1. Installing scikit-learn¶
There are different ways to get scikit-learn installed:
- Install the version of scikit-learn provided by your operating system distribution . This is the quickest option for those who have operating systems that distribute scikit-learn.
- Install an official release. This is the best approach for users who want a stable version number and aren’t concerned about running a slightly older version of scikit-learn.
- Install the latest development version. This is best for users who want the latest-and-greatest features and aren’t afraid of running brand-new code.
1.1. Installing an official release¶
1.1.1. Installing from source¶
Installing from source requires you to have installed numpy, scipy, setuptools, python development headers and a working C++ compiler. Under debian-like systems you can get all this by executing with root privileges:
sudo apt-get install python-dev python-numpy python-numpy-dev python-setuptools python-numpy-dev python-scipy libatlas-dev g++
Note
In Order to build the documentation and run the example code contains in this documentation you will need matplotlib:
sudo apt-get install python-matplotlib
Note
On Ubuntu LTS (10.04) the package libatlas-dev is called libatlas-headers
1.1.1.1. Easy install¶
This is usually the fastest way to install the latest stable release.

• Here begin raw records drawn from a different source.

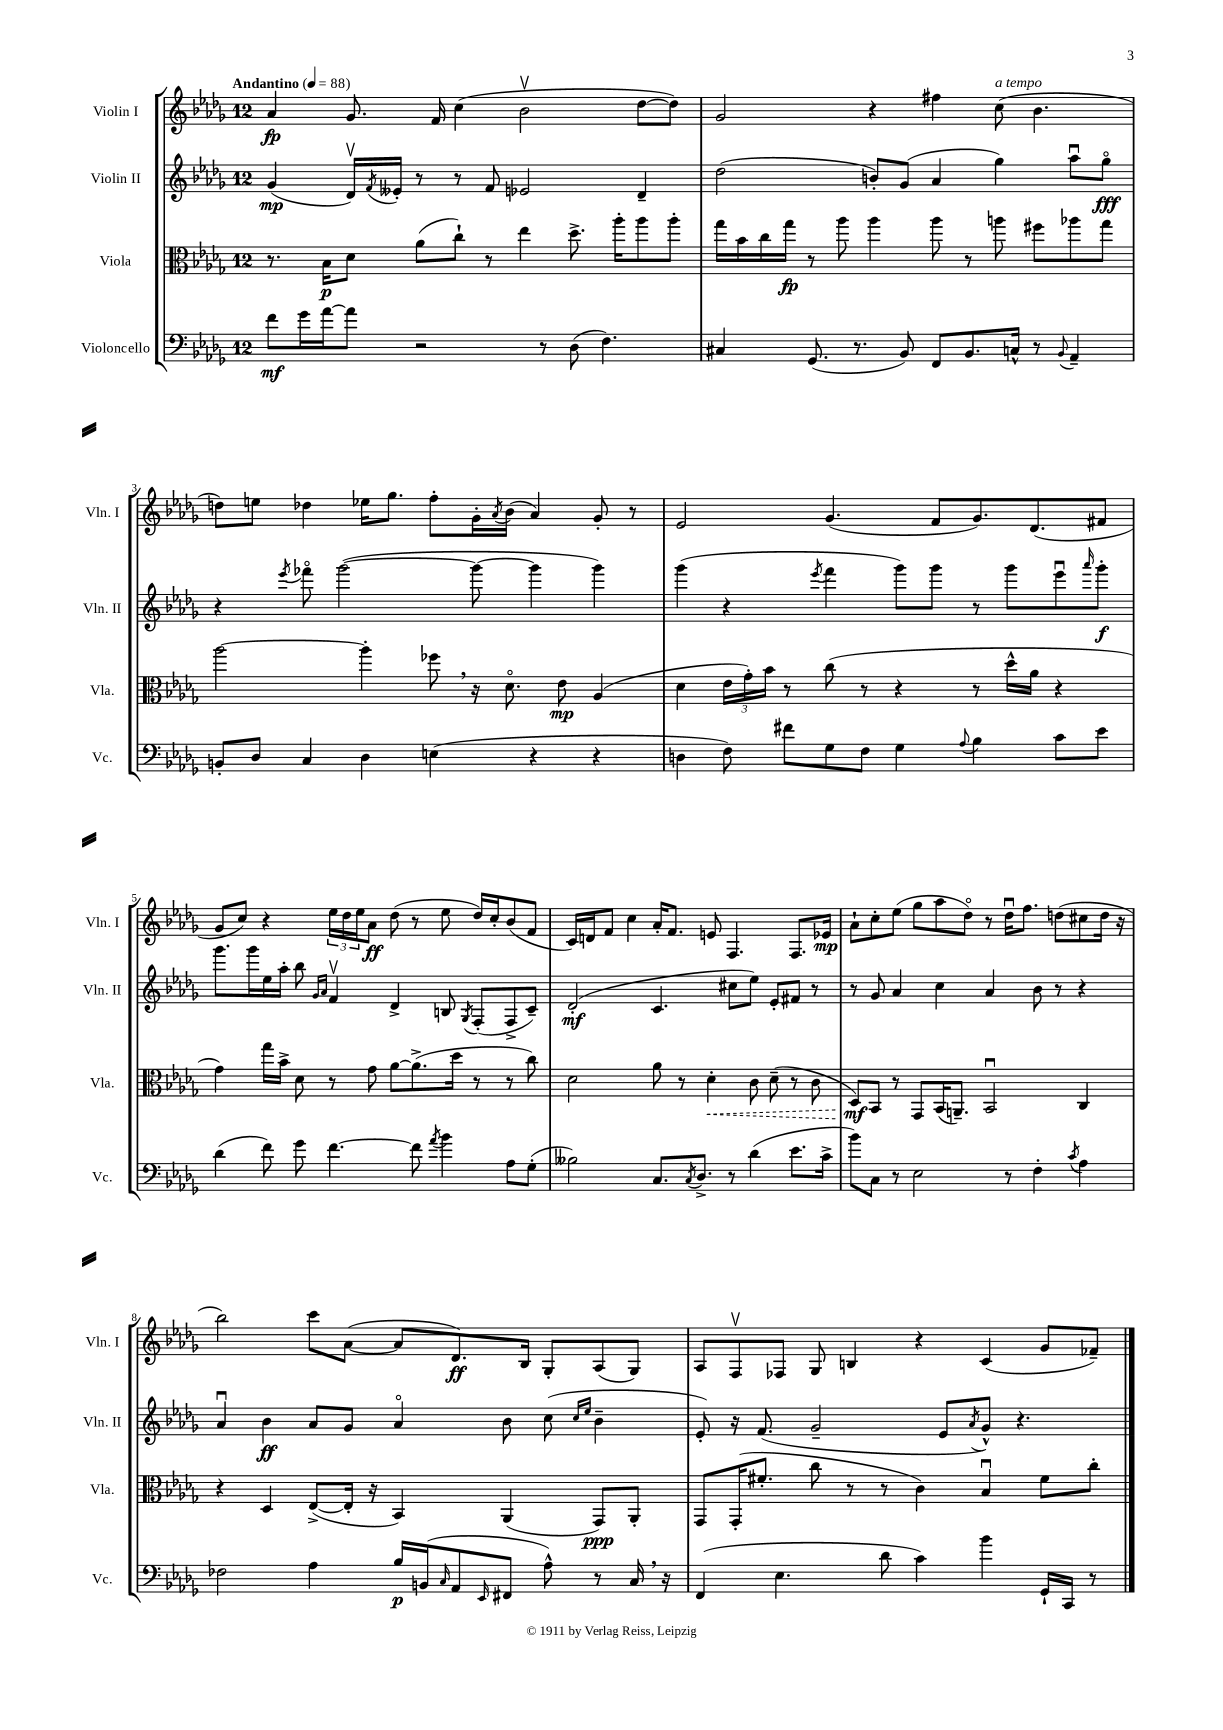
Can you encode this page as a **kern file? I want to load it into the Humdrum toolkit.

**kern	**kern	**kern	**kern
*staff4	*staff3	*staff2	*staff1
*clefF4	*clefC3	*clefG2	*clefG2
*k[b-e-a-d-g-]	*k[b-e-a-d-g-]	*k[b-e-a-d-g-]	*k[b-e-a-d-g-]
*M12/8	*M12/8	*M12/8	*M12/8
*MM88	*MM88	*MM88	*MM88
8f	8.r	(4g-	4a-
16g-	.	.	.
[16a-	16B-	.	.
8a-]	8d-	16d-v)	8.g-
.	.	8qf	.
.	.	16e--'	.
2r	(8a-	8r	.
.	.	.	16f
.	8cc`)	8r	(4cc
.	8r	8f	.
.	4ee-	2e-	2b-v
8r	.	.	.
(8D-	8.dd-^	.	.
4.F)	.	.	.
.	16aa-'	.	.
.	8aa-	4d-~	[8dd-
.	8aa-'	.	8dd-])
=	=	=	=
4C#	16gg-	(2dd-	2g-
.	16b-	.	.
.	16cc	.	.
.	16gg-	.	.
(8.GG-	8r	.	.
.	8aa-	.	.
8.r	.	.	.
.	4aa-	8b')	4r
8BB-)	.	(8g-	.
8FF	8aa-	4a-	4ff#
8.BB-	8r	.	.
.	8aa	4gg-)	(8cc
16C^^	.	.	.
8r	8ff#	.	4.b-
8qqBB-	.	.	.
4AA-~	8aa-	8aa-u	.
.	8gg-	8gg-o	.
=	=	=	=
8BB'	[2aa-	4r	8dd)
8D-	.	.	8ee
.	.	8qeee-	.
4C	.	8fff-o	4dd-
.	.	([2ggg-	.
4D-	4aa-']	.	16ee-
.	.	.	8.gg-
(4E	8ff-	.	8ff'
.	16r	8ggg-_	16g-'
.	.	.	8qa-
.	8.d-o	.	(16b-
4r	.	4ggg-]	4a-)
.	8e-	.	.
4r	(4A-	4ggg-)	8g-'
.	.	.	8r
=	=	=	=
4D	4d-	(4ggg-	2e-
8F)	24e-	4r	.
.	24g-')	.	.
.	24b-	.	.
8f#	8r	.	.
.	.	8qeee-	.
8G-	(8cc	4fff	(4.g-
8F	8r	.	.
4G-	4r	8ggg-)	.
.	.	8ggg-	8f
8qqA-	.	.	.
4B-	8r	8r	8.g-)
.	16dd-^^	8ggg-	.
.	16a-	.	(8.d-
8c	4r	8eee-u	.
.	.	16qqaaa-	.
8e-	.	8ggg-'	8f#
=	=	=	=
(4d-	4g-)	8.ggg-	8g-
.	.	.	8cc)
.	.	16ggg-	.
8f)	16gg-	16ee-	4r
.	16b-^	16aa-'	.
8g-	8d-	8bb-	.
.	.	16qqg-	.
.	.	16qqa-	.
[4.f	8r	4fv	24ee-
.	.	.	24dd-
.	.	.	24ee-
.	8g-	.	8a-
.	[8a-	4d-^	(8dd-
8f]	(8.a-^]	.	8r
8qa-	.	.	.
4b-	.	8B	8ee-
.	16dd-	.	.
.	.	8qG-	.
.	8r	(8F'	16dd-)
.	.	.	16cc'
8A-	8r	8F^	(8b-
(8G-'	8cc)	8c~)	8f
=	=	=	=
2B--)	2d-	(2d-'	16c)
.	.	.	16d
.	.	.	8f
.	.	.	4cc
8.C	8a-	4.c	16a-'
.	.	.	8.f
.	8r	.	.
8qC	.	.	.
8.D-^	.	.	.
.	4d-'	.	8e
8r	.	8cc#	4.F
(4d-	8c	8ee-)	.
.	(8d-~	8e-'	.
8.e-	8r	8f#	8.F
.	8c	8r	.
16c^	.	.	16e-
=	=	=	=
8b-)	8D-)	8r	8a-`
8C	8BB-	8g-	8cc'
8r	8r	4a-	(8ee-
2E-	8GG-	.	8gg-
.	(16BB-	4cc	8aa-
.	8.AA~)	.	.
.	.	.	8dd-o)
.	2BB-u	4a-	8r
8r	.	.	16dd-u
.	.	.	8.ff
4F'	.	8b-	.
.	.	8r	(8dd
8qc	.	.	.
4A-	4C	4r	8cc#
.	.	.	16dd
.	.	.	16r
=	=	=	=
2F-	4r	4a-u	2bb-)
.	4D-	4b-	.
4A-	([8E-^	8a-	8ccc
.	16E-']	8g-	([8a-
.	16r	.	.
16B-	4BB-)	4a-o	8a-]
(16BB	.	.	.
16qqC	.	.	.
8AA-	.	.	8.d-)
16qqEE-	.	.	.
8FF#	(4AA-	8b-	.
.	.	.	16B-
8A-^^)	.	(8cc	8G-'
.	.	16qqcc	.
.	.	16qqee-	.
8r	8GG-)	4b-~	(8A-
16C	8AA-'	.	8G-)
16r	.	.	.
=	=	=	=
(4FF	8GG-	8e-')	8A-
.	(16GG-'	16r	8Fv
.	8.f#'	(8.f	.
4.E-	.	.	8F-
.	8cc	2g-~	8G-
.	8r	.	4B
8d-	8r	.	.
4c)	4c)	.	4r
.	.	8e-	.
.	.	8qa-	.
4b-	4B-u	8g-^^)	(4c
.	.	4.r	.
16GG-`	8f#	.	8g-
16CC	.	.	.
8r	8cc'	.	8f-~)
==	==	==	==
*-	*-	*-	*-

If you have pip or easy_install, you can install or update with the command:
pip install -U scikit-learn
or:
easy_install -U scikit-learn
for easy_install. Note that you might need root privileges to run these commands.
1.1.1.2. From source package¶
Download the package from http://sourceforge.net/projects/scikit-learn/files , unpack the sources and cd into archive.
This packages uses distutils, which is the default way of installing python modules. The install command is:
python setup.py install
1.1.2. Windows installer¶
You can download a windows installer from downloads in the project’s web page. Note that must also have installed the packages numpy and setuptools.
This package is also expected to work with python(x,y) as of 2.6.5.5.
1.1.3. Building on windows¶
To build scikit-learn on windows you will need a C/C++ compiler in addition to numpy, scipy and setuptools. At least MinGW (a port of GCC to Windows OS) and the Microsoft Visual C++ 2008 should work out of the box. To force the use of a particular compiler, write a file named setup.cfg in the source directory with the content:
[build_ext]
compiler=my_compiler
[build]
compiler=my_compiler
where my_compiler should be one of mingw32 or msvc.
When the appropriate compiler has been set, and assuming Python is in your PATH (see Python FAQ for windows for more details), installation is done by executing the command:
python setup.py install
To build a precompiled package like the ones distributed at the downloads section, the command to execute is:
python setup.py bdist_wininst -b doc/logos/scikit-learn-logo.bmp
This will create an installable binary under directory dist/.
1.2. Third party distributions of scikit-learn¶
Some third-party distributions are now providing versions of scikit-learn integrated with their package-management systems.
These can make installation and upgrading much easier for users since the integration includes the ability to automatically install dependencies (numpy, scipy) that scikit-learn requires.
The following is a list of linux distributions that provide their own version of scikit-learn:
1.2.1. Debian and derivatives (Ubuntu)¶
The Debian package is named python-sklearn and can be install using the following commands with root privileges:
apt-get install python-sklearn
1.2.2. Python(x, y)¶
The Python(x, y) distributes scikit-learn as an additional plugin, which can be found in the Additional plugins page.
1.2.3. Enthought python distribution¶
The Enthought Python Distribution already ships the latest version.
1.2.4. Macports¶
The macport’s package is named py26-sklearn and can be installed by typing the following command:
sudo port install py26-sklearn
1.3. Bleeding Edge¶
See section Retrieving the latest code on how to get the development version.
1.4. Testing¶
Testing requires having the nose library. After installation, the package can be tested by executing from outside the source directory:
python -c "import sklearn; sklearn.test()"
This should give you a lot of output (and some warnings) but eventually should finish with the a text similar to:
Ran 601 tests in 27.920s
OK (SKIP=2)
otherwise please consider posting an issue into the bug tracker or to the Mailing List.
scikit-learn can also be tested without having the package installed. For this you must compile the sources inplace from the source directory:
python setup.py build_ext --inplace
Test can now be run using nosetest:
nosetests sklearn/
If you are running the deveopment version, this is automated in the commands make in and make test.
Warning
Because nosetest does not play well with multiprocessing on windows, this last approach is not recommended on such system.